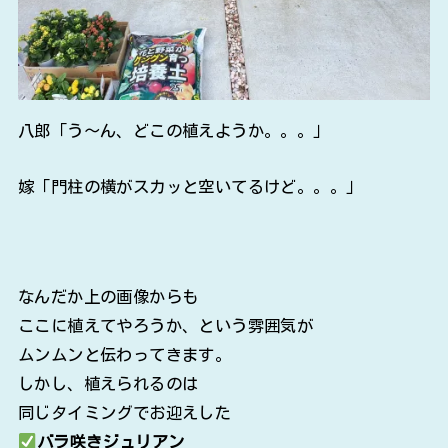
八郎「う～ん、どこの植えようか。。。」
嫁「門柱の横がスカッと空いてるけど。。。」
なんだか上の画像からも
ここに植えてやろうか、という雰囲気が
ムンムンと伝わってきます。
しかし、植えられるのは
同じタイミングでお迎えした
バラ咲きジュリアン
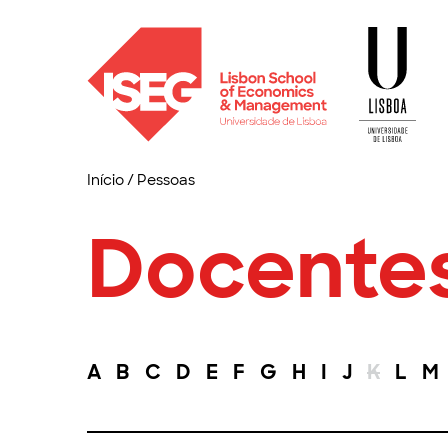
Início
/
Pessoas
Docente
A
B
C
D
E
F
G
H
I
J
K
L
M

### [YOUR ASSIGNMENT]
Repeat the records above word for word. Pictures stay out of the copy.

### [WRITTEN ANSWER]
八郎「う～ん、どこの植えようか。。。」
嫁「門柱の横がスカッと空いてるけど。。。」
なんだか上の画像からも
ここに植えてやろうか、という雰囲気が
ムンムンと伝わってきます。
しかし、植えられるのは
同じタイミングでお迎えした
バラ咲きジュリアン
Início
/
Pessoas
Docente
A
B
C
D
E
F
G
H
I
J
K
L
M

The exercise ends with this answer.